§ **Set problem**
Copy out every line from the one containing "family: Mniaceae" down to the one containing "genus: Castor", including both of those lines, with no changes.

§ **Provided information**

● ● ● ● ●

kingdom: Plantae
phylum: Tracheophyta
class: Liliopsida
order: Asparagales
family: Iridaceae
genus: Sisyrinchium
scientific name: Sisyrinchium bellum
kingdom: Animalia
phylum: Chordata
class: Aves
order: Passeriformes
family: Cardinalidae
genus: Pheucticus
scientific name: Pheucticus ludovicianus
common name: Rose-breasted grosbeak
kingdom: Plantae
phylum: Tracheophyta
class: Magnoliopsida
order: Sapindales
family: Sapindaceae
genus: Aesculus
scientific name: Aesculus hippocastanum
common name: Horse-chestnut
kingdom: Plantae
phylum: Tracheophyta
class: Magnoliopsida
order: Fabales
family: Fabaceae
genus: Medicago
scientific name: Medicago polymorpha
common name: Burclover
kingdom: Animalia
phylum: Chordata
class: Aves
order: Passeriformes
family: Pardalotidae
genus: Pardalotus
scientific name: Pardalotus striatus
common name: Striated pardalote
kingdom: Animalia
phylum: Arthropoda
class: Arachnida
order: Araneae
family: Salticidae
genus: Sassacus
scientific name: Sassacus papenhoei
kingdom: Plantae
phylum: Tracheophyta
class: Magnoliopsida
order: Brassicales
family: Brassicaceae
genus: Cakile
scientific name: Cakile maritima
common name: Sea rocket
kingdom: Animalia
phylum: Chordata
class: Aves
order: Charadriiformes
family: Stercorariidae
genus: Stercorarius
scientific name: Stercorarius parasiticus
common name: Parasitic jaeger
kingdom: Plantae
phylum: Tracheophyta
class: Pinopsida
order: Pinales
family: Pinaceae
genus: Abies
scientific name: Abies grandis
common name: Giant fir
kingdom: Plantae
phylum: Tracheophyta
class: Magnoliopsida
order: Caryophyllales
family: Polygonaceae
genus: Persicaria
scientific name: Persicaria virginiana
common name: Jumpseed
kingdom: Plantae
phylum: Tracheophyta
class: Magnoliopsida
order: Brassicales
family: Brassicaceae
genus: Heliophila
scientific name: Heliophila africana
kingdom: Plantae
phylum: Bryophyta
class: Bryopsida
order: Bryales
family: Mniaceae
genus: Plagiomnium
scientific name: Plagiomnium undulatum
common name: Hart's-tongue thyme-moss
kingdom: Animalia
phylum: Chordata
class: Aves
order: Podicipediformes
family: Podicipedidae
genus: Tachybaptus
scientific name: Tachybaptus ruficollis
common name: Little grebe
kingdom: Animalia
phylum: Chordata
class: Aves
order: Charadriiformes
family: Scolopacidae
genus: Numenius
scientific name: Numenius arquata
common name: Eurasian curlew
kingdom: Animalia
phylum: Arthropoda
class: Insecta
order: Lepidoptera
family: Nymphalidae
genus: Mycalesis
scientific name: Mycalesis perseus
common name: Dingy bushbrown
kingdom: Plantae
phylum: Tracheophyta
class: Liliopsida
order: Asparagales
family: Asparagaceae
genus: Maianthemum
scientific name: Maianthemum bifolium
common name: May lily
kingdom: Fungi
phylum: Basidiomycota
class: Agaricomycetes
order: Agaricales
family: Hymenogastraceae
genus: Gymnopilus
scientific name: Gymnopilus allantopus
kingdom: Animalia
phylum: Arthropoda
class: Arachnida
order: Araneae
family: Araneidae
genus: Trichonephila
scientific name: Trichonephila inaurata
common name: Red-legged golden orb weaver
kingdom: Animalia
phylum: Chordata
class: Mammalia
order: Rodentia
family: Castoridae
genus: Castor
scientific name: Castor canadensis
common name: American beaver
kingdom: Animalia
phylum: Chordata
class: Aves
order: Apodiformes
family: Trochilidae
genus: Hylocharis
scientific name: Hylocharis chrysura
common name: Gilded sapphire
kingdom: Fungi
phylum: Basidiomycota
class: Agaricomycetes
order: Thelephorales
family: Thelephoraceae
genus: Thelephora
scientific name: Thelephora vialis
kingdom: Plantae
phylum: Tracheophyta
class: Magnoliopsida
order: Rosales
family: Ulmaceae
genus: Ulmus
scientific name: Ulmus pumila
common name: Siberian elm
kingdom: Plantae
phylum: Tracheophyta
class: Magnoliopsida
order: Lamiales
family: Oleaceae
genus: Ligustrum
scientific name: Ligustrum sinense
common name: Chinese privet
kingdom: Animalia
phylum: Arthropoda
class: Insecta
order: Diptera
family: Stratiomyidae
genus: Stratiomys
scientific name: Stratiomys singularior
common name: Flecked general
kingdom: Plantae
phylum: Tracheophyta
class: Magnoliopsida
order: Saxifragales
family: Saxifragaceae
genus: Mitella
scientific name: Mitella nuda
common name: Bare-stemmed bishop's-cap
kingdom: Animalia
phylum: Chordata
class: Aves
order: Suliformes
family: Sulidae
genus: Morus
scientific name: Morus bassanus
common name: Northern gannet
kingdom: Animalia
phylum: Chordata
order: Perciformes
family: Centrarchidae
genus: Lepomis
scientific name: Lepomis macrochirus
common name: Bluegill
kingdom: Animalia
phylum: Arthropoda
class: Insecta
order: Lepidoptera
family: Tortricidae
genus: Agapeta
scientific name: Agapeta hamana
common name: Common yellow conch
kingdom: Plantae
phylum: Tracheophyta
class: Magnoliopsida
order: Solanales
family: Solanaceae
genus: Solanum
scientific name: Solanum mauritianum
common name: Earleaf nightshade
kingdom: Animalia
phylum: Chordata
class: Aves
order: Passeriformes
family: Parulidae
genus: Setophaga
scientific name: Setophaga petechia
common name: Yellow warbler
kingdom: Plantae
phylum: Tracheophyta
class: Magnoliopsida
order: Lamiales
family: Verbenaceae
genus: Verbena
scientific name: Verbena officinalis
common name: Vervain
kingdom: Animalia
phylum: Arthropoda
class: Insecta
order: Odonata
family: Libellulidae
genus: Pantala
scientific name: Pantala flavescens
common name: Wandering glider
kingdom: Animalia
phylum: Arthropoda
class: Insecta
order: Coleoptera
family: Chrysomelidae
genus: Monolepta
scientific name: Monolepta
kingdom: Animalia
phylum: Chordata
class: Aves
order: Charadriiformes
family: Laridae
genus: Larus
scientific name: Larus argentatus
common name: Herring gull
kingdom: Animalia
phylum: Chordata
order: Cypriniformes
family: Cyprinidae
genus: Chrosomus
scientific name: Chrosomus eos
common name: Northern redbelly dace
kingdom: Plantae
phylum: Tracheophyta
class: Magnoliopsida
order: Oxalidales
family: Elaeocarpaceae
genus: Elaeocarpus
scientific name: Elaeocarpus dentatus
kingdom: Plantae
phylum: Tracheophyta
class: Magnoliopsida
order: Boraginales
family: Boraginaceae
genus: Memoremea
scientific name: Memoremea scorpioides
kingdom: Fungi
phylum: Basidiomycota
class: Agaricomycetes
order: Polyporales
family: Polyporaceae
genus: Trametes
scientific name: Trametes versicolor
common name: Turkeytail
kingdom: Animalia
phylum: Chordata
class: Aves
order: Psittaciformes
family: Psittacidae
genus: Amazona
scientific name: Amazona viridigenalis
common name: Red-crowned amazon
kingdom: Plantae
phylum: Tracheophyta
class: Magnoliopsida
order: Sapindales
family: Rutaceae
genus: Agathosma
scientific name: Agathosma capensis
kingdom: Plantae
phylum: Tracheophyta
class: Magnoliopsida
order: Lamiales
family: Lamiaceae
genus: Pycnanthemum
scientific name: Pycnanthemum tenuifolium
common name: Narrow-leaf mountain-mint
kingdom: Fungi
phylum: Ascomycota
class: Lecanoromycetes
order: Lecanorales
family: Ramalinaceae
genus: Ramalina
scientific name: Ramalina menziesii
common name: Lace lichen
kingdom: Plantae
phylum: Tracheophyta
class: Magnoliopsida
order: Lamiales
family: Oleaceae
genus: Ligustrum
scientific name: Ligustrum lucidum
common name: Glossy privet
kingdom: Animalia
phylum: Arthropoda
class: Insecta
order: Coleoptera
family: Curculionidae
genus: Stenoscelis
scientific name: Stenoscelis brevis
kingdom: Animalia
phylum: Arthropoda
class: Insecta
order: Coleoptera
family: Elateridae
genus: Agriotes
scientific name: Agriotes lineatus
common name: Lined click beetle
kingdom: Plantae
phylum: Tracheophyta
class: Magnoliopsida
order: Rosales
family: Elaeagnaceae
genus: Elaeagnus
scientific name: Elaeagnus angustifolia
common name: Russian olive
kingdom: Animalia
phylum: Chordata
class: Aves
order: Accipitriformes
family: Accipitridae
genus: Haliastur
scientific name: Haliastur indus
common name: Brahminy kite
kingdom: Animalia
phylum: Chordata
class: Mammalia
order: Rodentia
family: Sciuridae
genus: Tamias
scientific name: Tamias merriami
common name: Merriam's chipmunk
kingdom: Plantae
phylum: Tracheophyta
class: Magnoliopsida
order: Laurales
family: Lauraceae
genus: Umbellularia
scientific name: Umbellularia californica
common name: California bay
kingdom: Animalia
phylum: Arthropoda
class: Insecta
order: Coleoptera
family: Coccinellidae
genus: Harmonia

● ● ● ● ●

§ **The reply**
family: Mniaceae
genus: Plagiomnium
scientific name: Plagiomnium undulatum
common name: Hart's-tongue thyme-moss
kingdom: Animalia
phylum: Chordata
class: Aves
order: Podicipediformes
family: Podicipedidae
genus: Tachybaptus
scientific name: Tachybaptus ruficollis
common name: Little grebe
kingdom: Animalia
phylum: Chordata
class: Aves
order: Charadriiformes
family: Scolopacidae
genus: Numenius
scientific name: Numenius arquata
common name: Eurasian curlew
kingdom: Animalia
phylum: Arthropoda
class: Insecta
order: Lepidoptera
family: Nymphalidae
genus: Mycalesis
scientific name: Mycalesis perseus
common name: Dingy bushbrown
kingdom: Plantae
phylum: Tracheophyta
class: Liliopsida
order: Asparagales
family: Asparagaceae
genus: Maianthemum
scientific name: Maianthemum bifolium
common name: May lily
kingdom: Fungi
phylum: Basidiomycota
class: Agaricomycetes
order: Agaricales
family: Hymenogastraceae
genus: Gymnopilus
scientific name: Gymnopilus allantopus
kingdom: Animalia
phylum: Arthropoda
class: Arachnida
order: Araneae
family: Araneidae
genus: Trichonephila
scientific name: Trichonephila inaurata
common name: Red-legged golden orb weaver
kingdom: Animalia
phylum: Chordata
class: Mammalia
order: Rodentia
family: Castoridae
genus: Castor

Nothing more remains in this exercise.